Is it possible to include these items in the awk search-delete routine?

vgersh99 · September 21, 2011, 11:01am

please provide a sample file 'rich' enough with different flavors of 'arrays'.

meanwhile, try this:

nawk -F'"' '$1 ~ "=$" && NF>1 {f=($(NF-1) in a)?0:1;if(f)a[$(NF-1)]} f' myFile

raidzero · September 21, 2011, 1:18pm

<string-array name="stringArray1">
<item>Element1|Element2<item>
<item>@android:color/black<item>
</string-array>
<style name="style1" parent="@android:style/mainStyle"></style>
<style name="style1" parent="@android:style/mainStyle">
<item name="android:textColor">@drawable/black</item>
<item name="android:typeface">sans</item>
<item name="android:textStyle">bold</item>
</style>
<string-array name="stringArray1">
<item>Element1|Element2<item>
<item>@android:color/black<item>
</string-array>
<string-array name="stringArray2"></string-array>

I think that about covers it.

vgersh99 · September 21, 2011, 1:27pm

looks good to me!

raidzero · September 21, 2011, 2:05pm

This command is nice, it works very well to put all items between <array> and </array> on its own line - making it easier for processing. however, it does not remove duplicate definitions.

vgersh99 · September 21, 2011, 2:07pm

have you tried what I'd posted with 'nawk'?

raidzero · September 21, 2011, 2:29pm

Yes I did, it produced the same output as the first nawk suggestion.

With each array and its elements on one line it might make this easier. Is there a way to delete lines based on the comparison result of the contents between the first < and > characters?

binlib · September 21, 2011, 2:31pm

Or even cuter (though it only works with the original posted data):

gawk 'BEGIN{ORS=RS="\n</string-array>\n"}!a[$0]++' infile

vgersh99 · September 21, 2011, 2:35pm

given your sample file myFile:

<string-array name="stringArray1">
<item>Element1|Element2<item>
<item>@android:color/black<item>
</string-array>
<style name="style1" parent="@android:style/mainStyle"></style>
<style name="style1" parent="@android:style/mainStyle">
<item name="android:textColor">@drawable/black</item>
<item name="android:typeface">sans</item>
<item name="android:textStyle">bold</item>
</style>
<string-array name="stringArray1">
<item>Element1|Element2<item>
<item>@android:color/black<item>
</string-array>
<string-array name="stringArray2"></string-array>

and the code:

nawk -F'"' '$1 ~ "=$" && NF>1 {f=($(NF-1) in a)?0:1;if(f)a[$(NF-1)]} f' myFile

I get:

<string-array name="stringArray1">
<item>Element1|Element2<item>
<item>@android:color/black<item>
</string-array>
<style name="style1" parent="@android:style/mainStyle"></style>
<item name="android:textColor">@drawable/black</item>
<item name="android:typeface">sans</item>
<item name="android:textStyle">bold</item>
</style>
<string-array name="stringArray2"></string-array>

looks fine to me. Anything wrong you can identify?
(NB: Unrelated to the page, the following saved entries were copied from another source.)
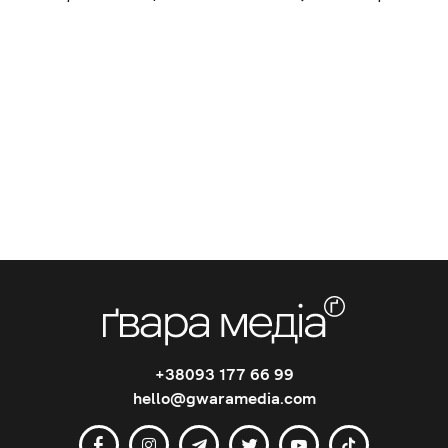
+38093 177 66 99
hello@gwaramedia.com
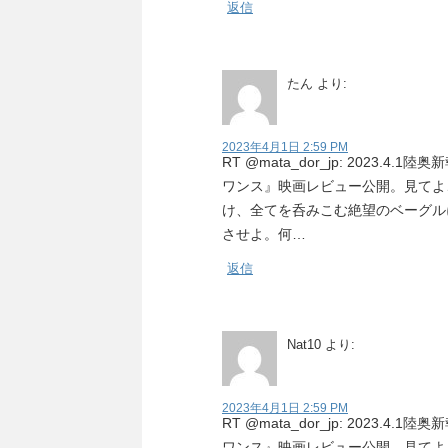
返信
たん
より:
2023年4月1日 2:59 PM
RT @mata_dor_jp: 2023
ワンス』映画レビュー公開。見てよ
け、全てを呑みこむ絶望のベーグル
させよ。何…
返信
Nat10
より:
2023年4月1日 2:59 PM
RT @mata_dor_jp: 2023
ワンス』映画レビュー公開。見てよ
vgersh99 · September 21, 2011, 2:37pm

Based on the OP's previous explanation, one cannot hard-wire the array "names" as they differ.
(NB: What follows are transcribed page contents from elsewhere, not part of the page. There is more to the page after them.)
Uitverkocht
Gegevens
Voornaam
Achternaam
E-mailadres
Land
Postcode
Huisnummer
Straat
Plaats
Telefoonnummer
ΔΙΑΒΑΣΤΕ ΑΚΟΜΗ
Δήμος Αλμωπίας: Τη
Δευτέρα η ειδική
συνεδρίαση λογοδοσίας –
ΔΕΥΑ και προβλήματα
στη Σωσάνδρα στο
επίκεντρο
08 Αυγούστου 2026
raidzero · September 21, 2011, 2:59pm

I have it wrapped in a function to take the array name as an argument, and the function is run as many times as the number of names. it takes several input files, one for string-arrays, one for styles, plurals, dimens, strings, colors, drawables, etc (all the android resources) and produces two final xml files: one for strings and colors with each item being one line, and one called arrays.xml which is what I am working with now. I hope that clears it up.

---------- Post updated at 02:59 PM ---------- Previous update was at 02:47 PM ----------

I figured it out...

here is my final function

dupArrayDelete() {
	echo "removing duplicate"
	arrayName=$1
	echo $arrayName
	#get arrays and their contents on their own line
	#first awk prints the file ignoring new lines, putting the whole file in one line
	#sed inserts newlines after each closing </style> or </string-array>, etc
	#second awk removes all lines that have the same column 2
	awk '{printf$0}' $2 | sed 's#</'$arrayName'>#&\n#g' | awk '!A[$2]++' >> $3
}

$1 is the array name, $2 is the source file and $3 is the destination

thanks everyone!